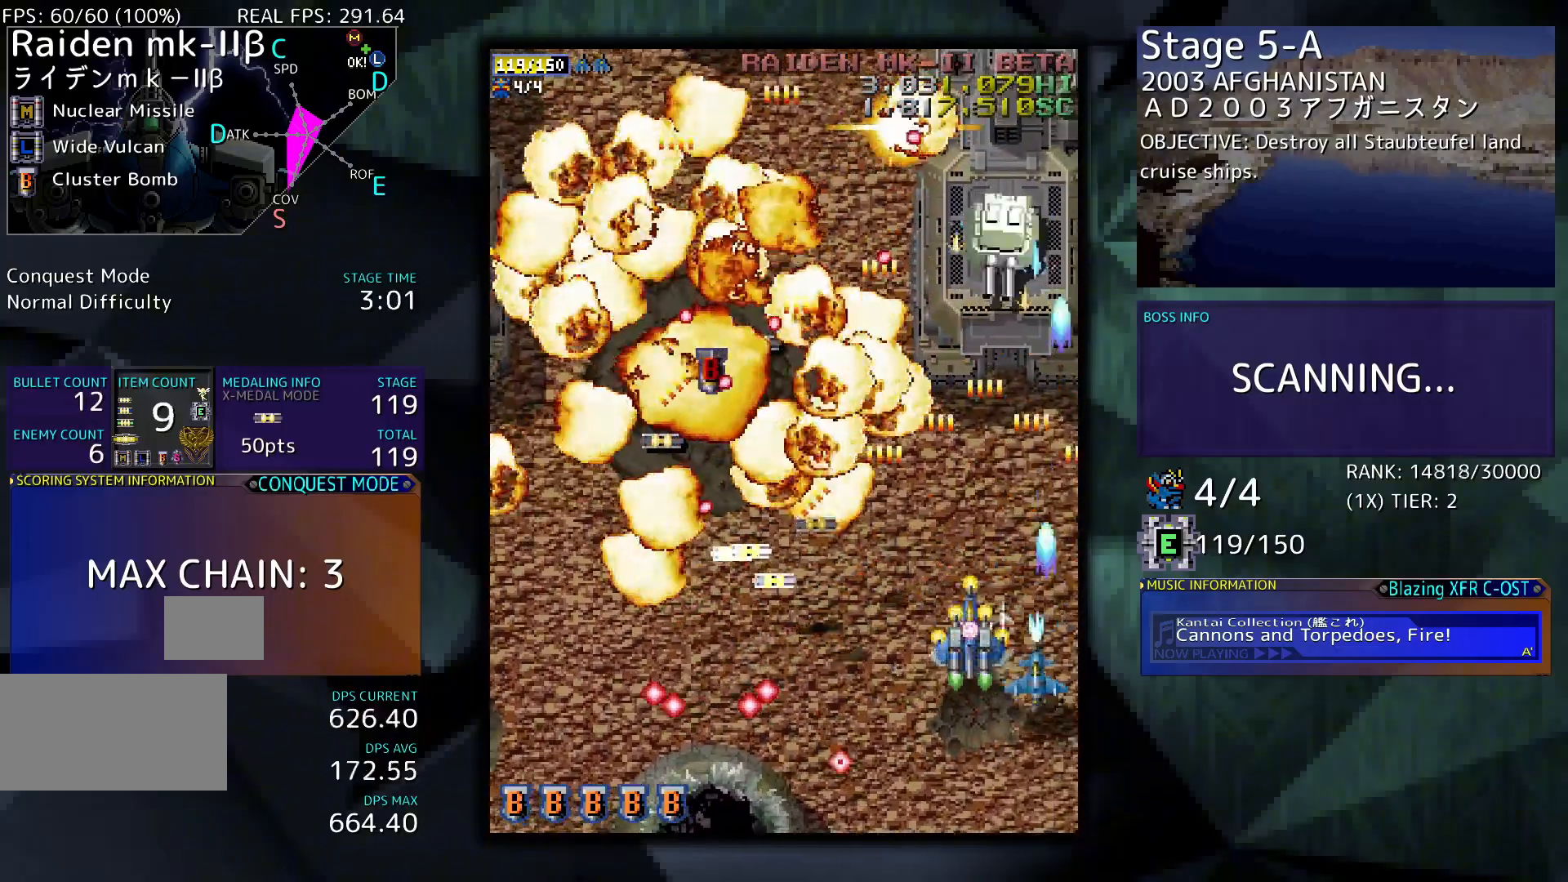
{"buttons": [], "events": [[467, "DPAD_LEFT", "up"]]}
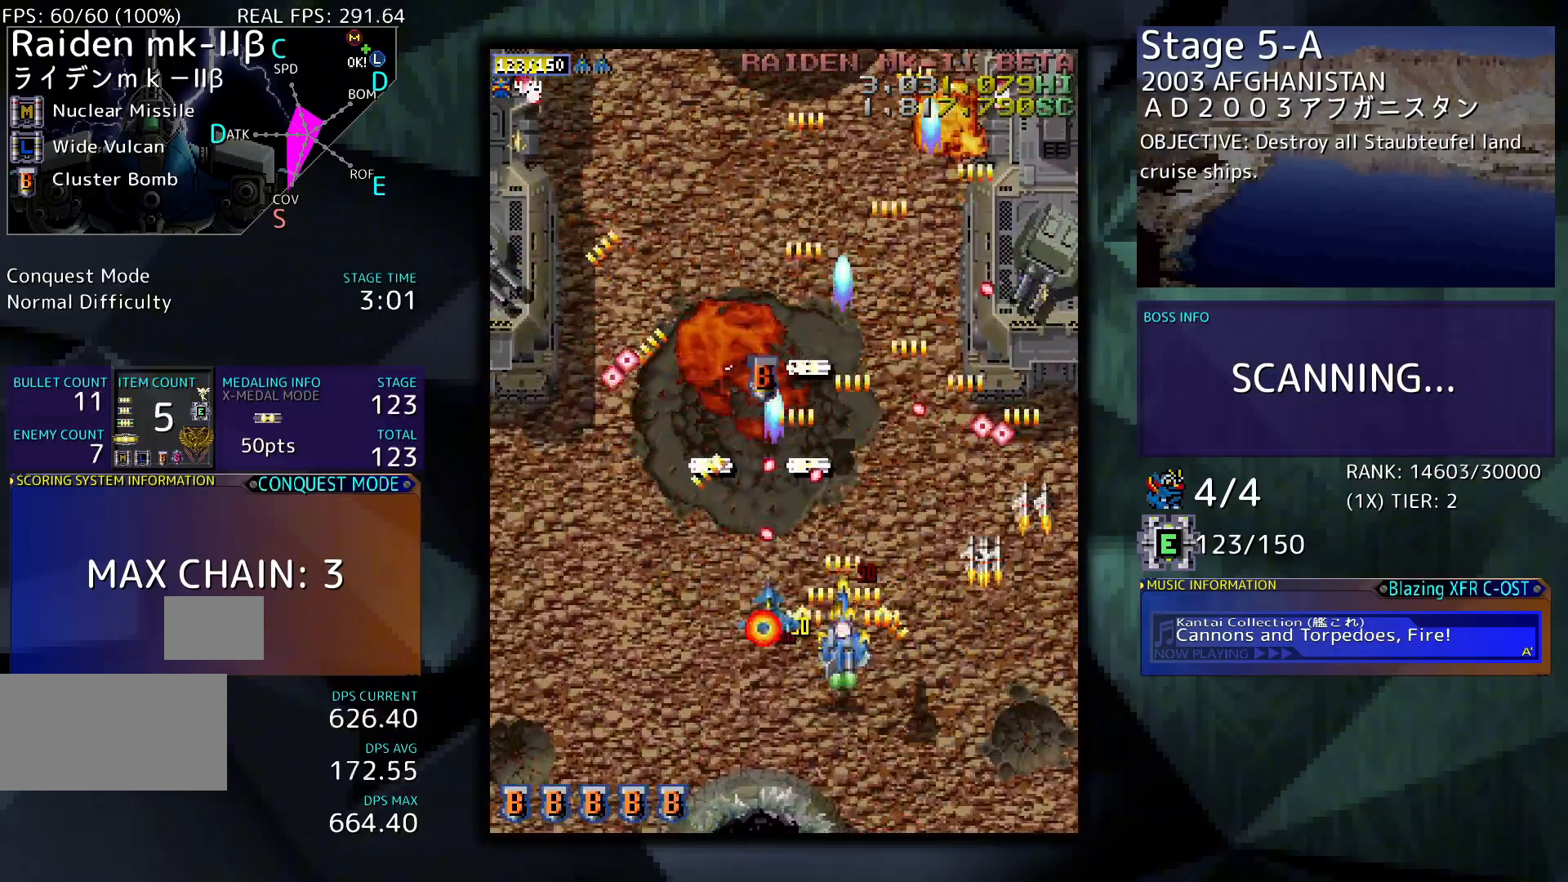
{"buttons": ["DPAD_UP", "DPAD_LEFT"], "events": [[200, "DPAD_LEFT", "down"], [467, "DPAD_UP", "down"]]}
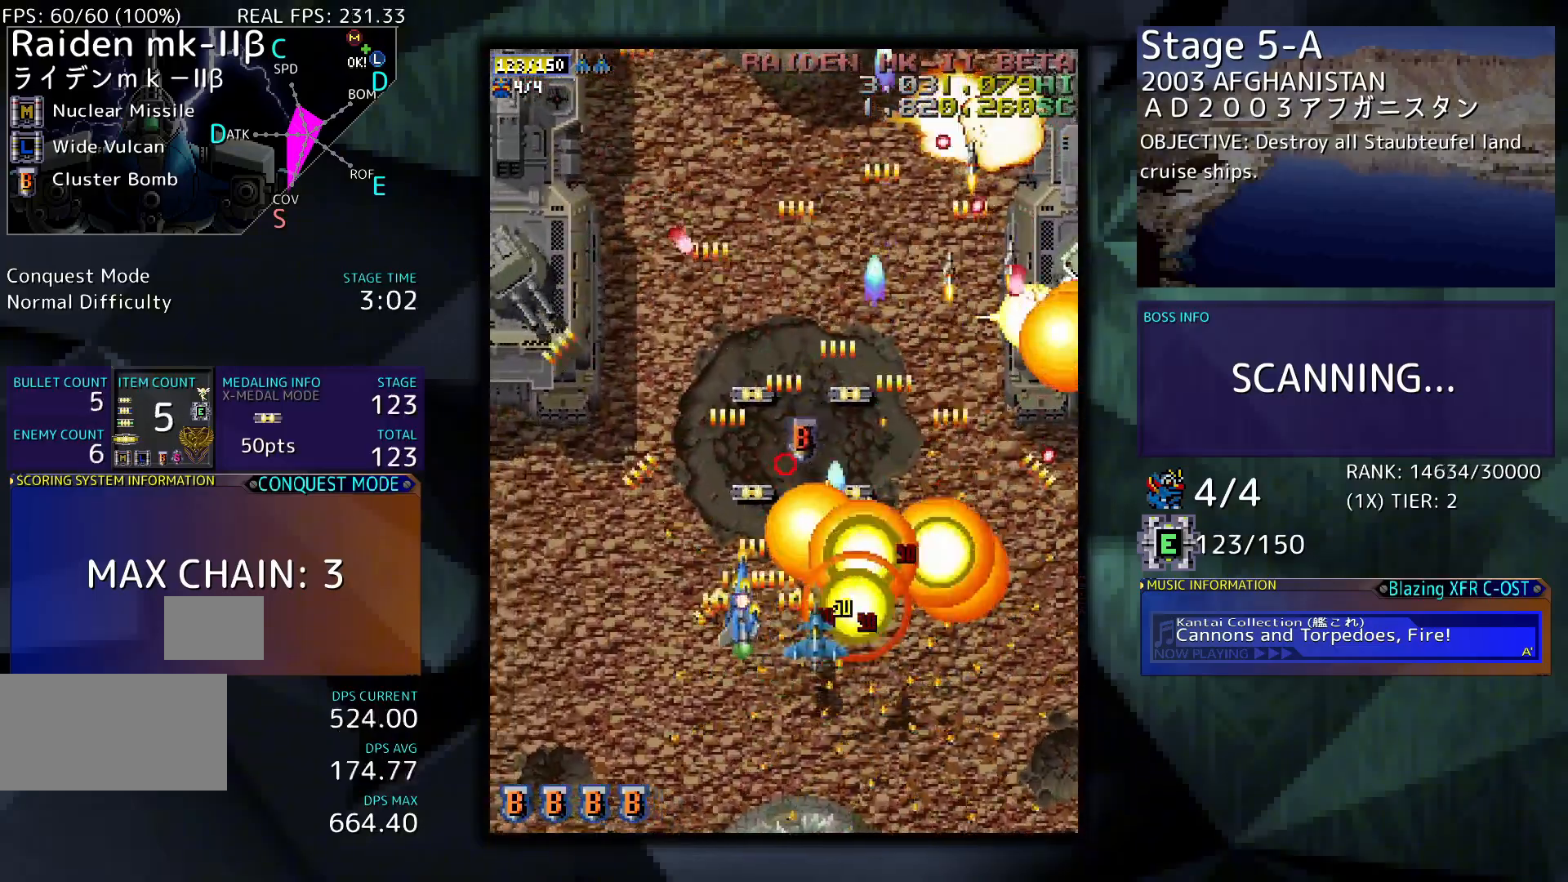
{"buttons": ["DPAD_LEFT"], "events": [[367, "DPAD_UP", "up"]]}
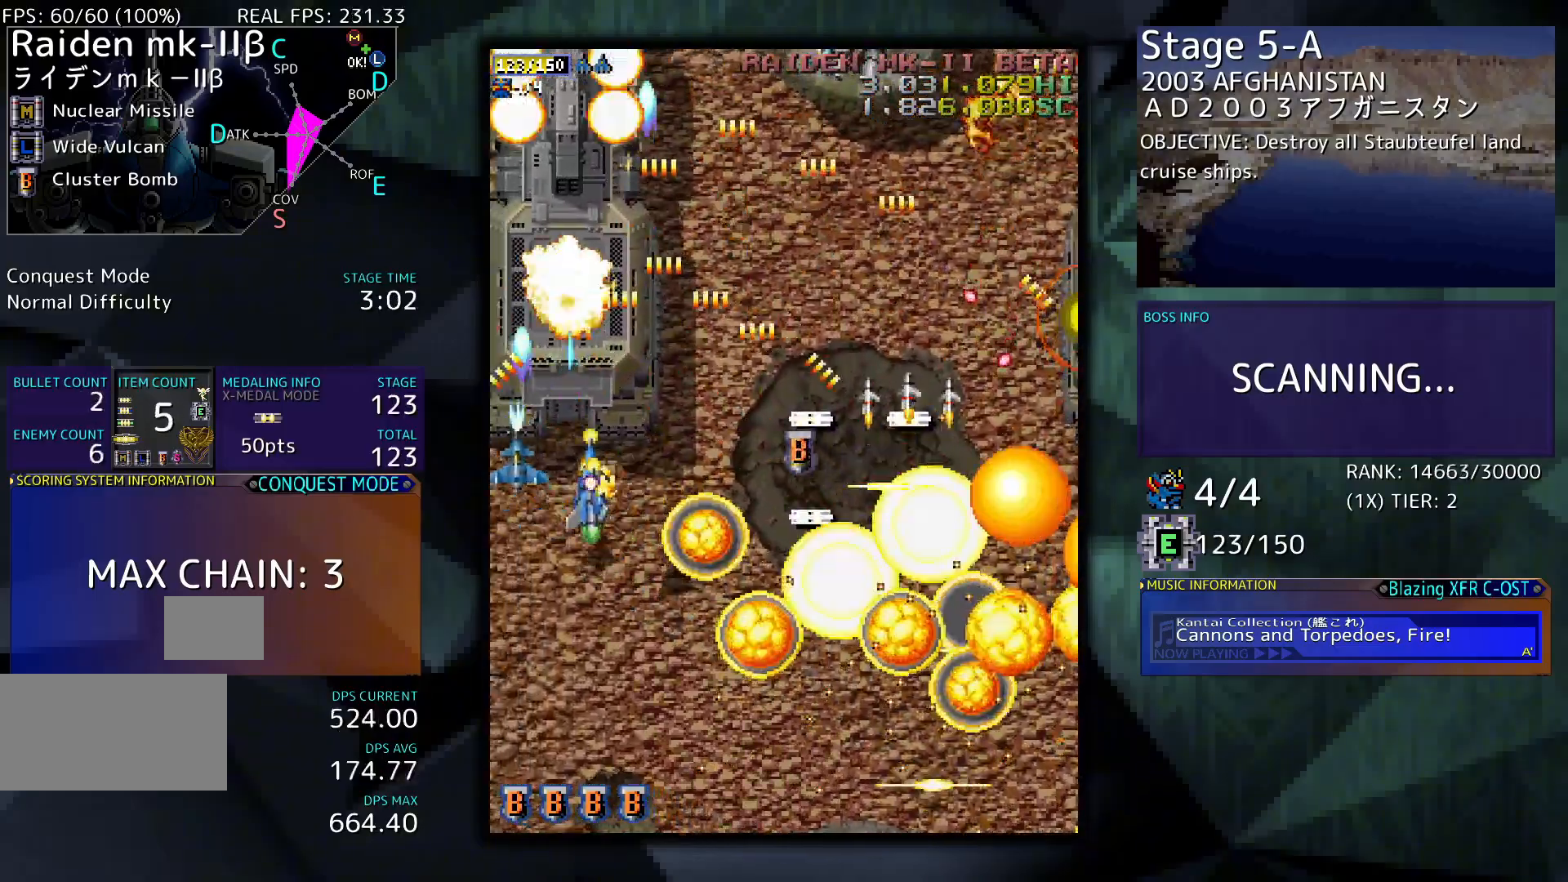
{"buttons": ["DPAD_DOWN", "DPAD_RIGHT"], "events": [[167, "DPAD_LEFT", "up"], [400, "DPAD_RIGHT", "down"], [467, "DPAD_DOWN", "down"]]}
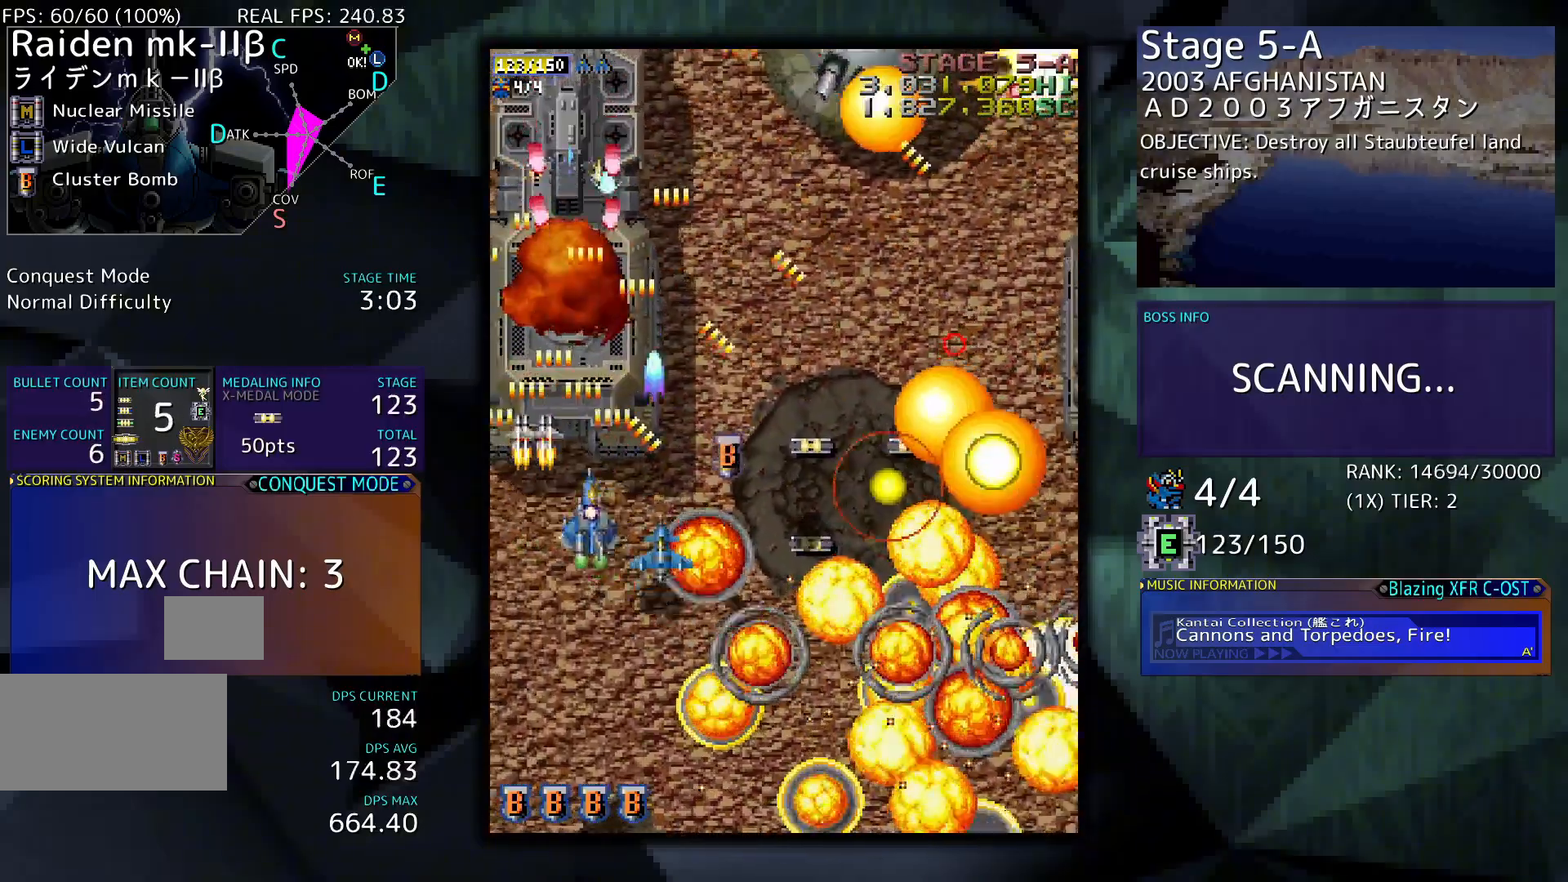
{"buttons": ["DPAD_RIGHT"], "events": [[367, "DPAD_DOWN", "up"]]}
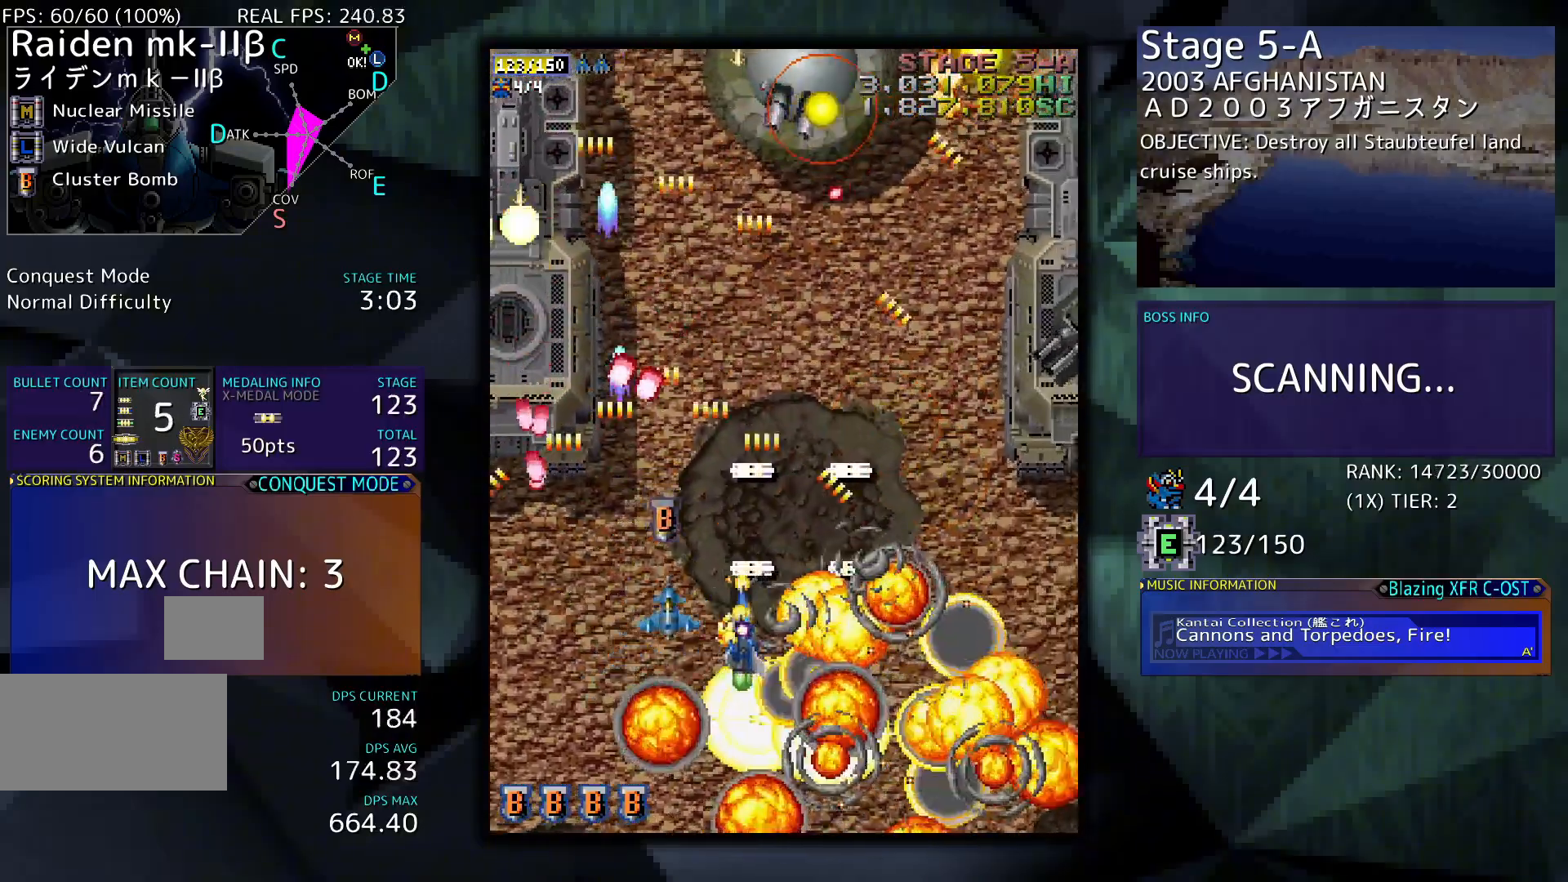
{"buttons": [], "events": [[67, "DPAD_UP", "down"], [367, "DPAD_UP", "up"], [400, "DPAD_RIGHT", "up"]]}
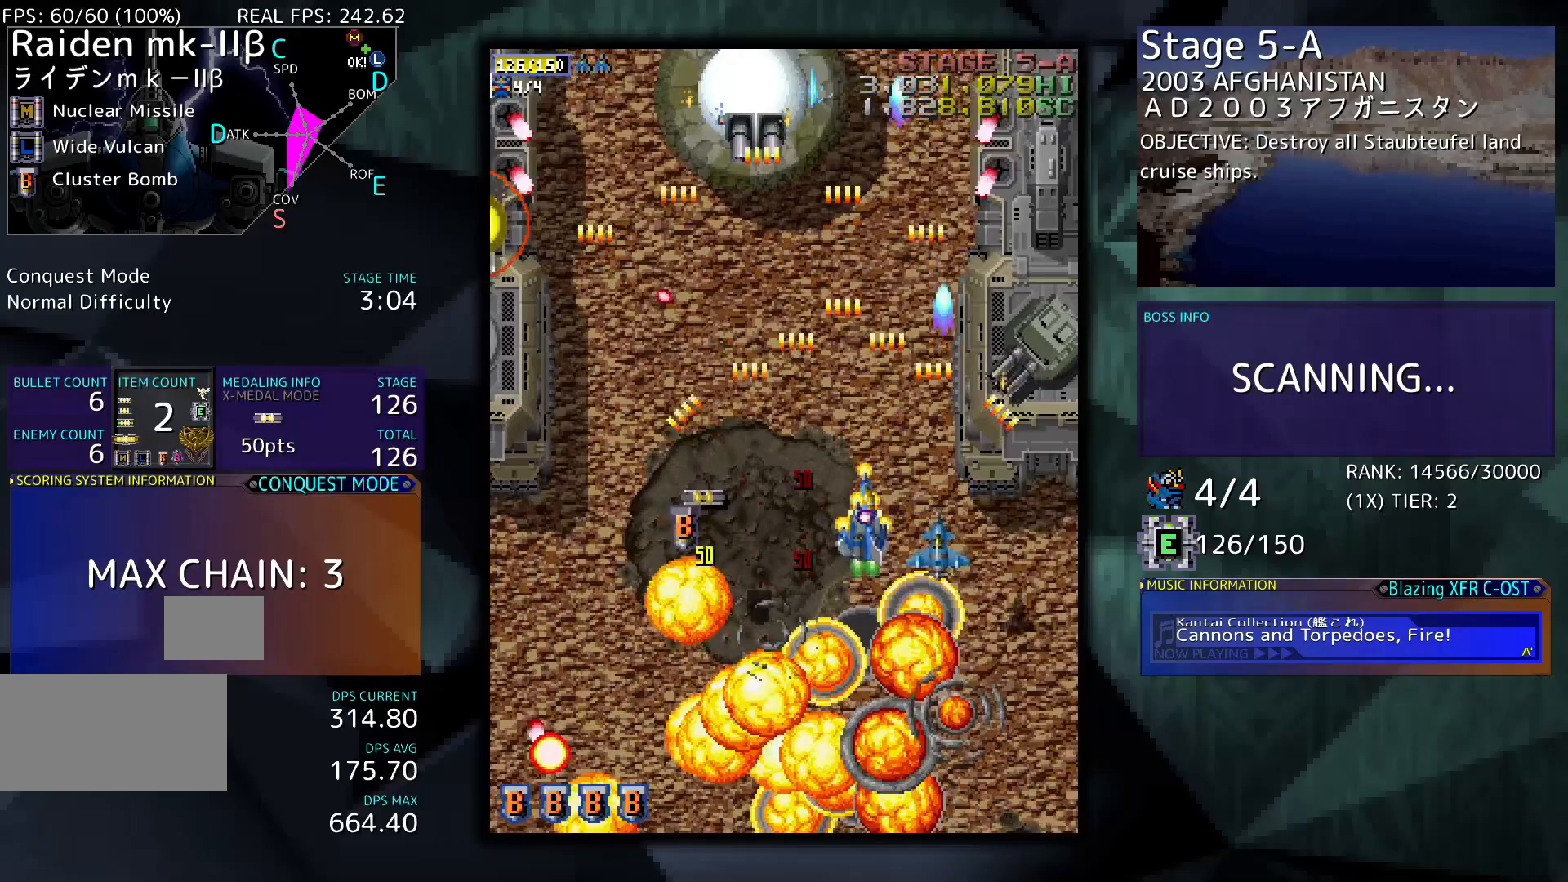
{"buttons": ["DPAD_RIGHT"], "events": [[133, "DPAD_RIGHT", "down"], [267, "DPAD_DOWN", "down"], [467, "DPAD_DOWN", "up"]]}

---

_WORK REQUEST_. Would you set down the records exactly, with no pictures included?

_RESULT FOR THIS TASK_.
{"buttons": [], "events": [[467, "DPAD_LEFT", "up"]]}
{"buttons": ["DPAD_UP", "DPAD_LEFT"], "events": [[200, "DPAD_LEFT", "down"], [467, "DPAD_UP", "down"]]}
{"buttons": ["DPAD_LEFT"], "events": [[367, "DPAD_UP", "up"]]}
{"buttons": ["DPAD_DOWN", "DPAD_RIGHT"], "events": [[167, "DPAD_LEFT", "up"], [400, "DPAD_RIGHT", "down"], [467, "DPAD_DOWN", "down"]]}
{"buttons": ["DPAD_RIGHT"], "events": [[367, "DPAD_DOWN", "up"]]}
{"buttons": [], "events": [[67, "DPAD_UP", "down"], [367, "DPAD_UP", "up"], [400, "DPAD_RIGHT", "up"]]}
{"buttons": ["DPAD_RIGHT"], "events": [[133, "DPAD_RIGHT", "down"], [267, "DPAD_DOWN", "down"], [467, "DPAD_DOWN", "up"]]}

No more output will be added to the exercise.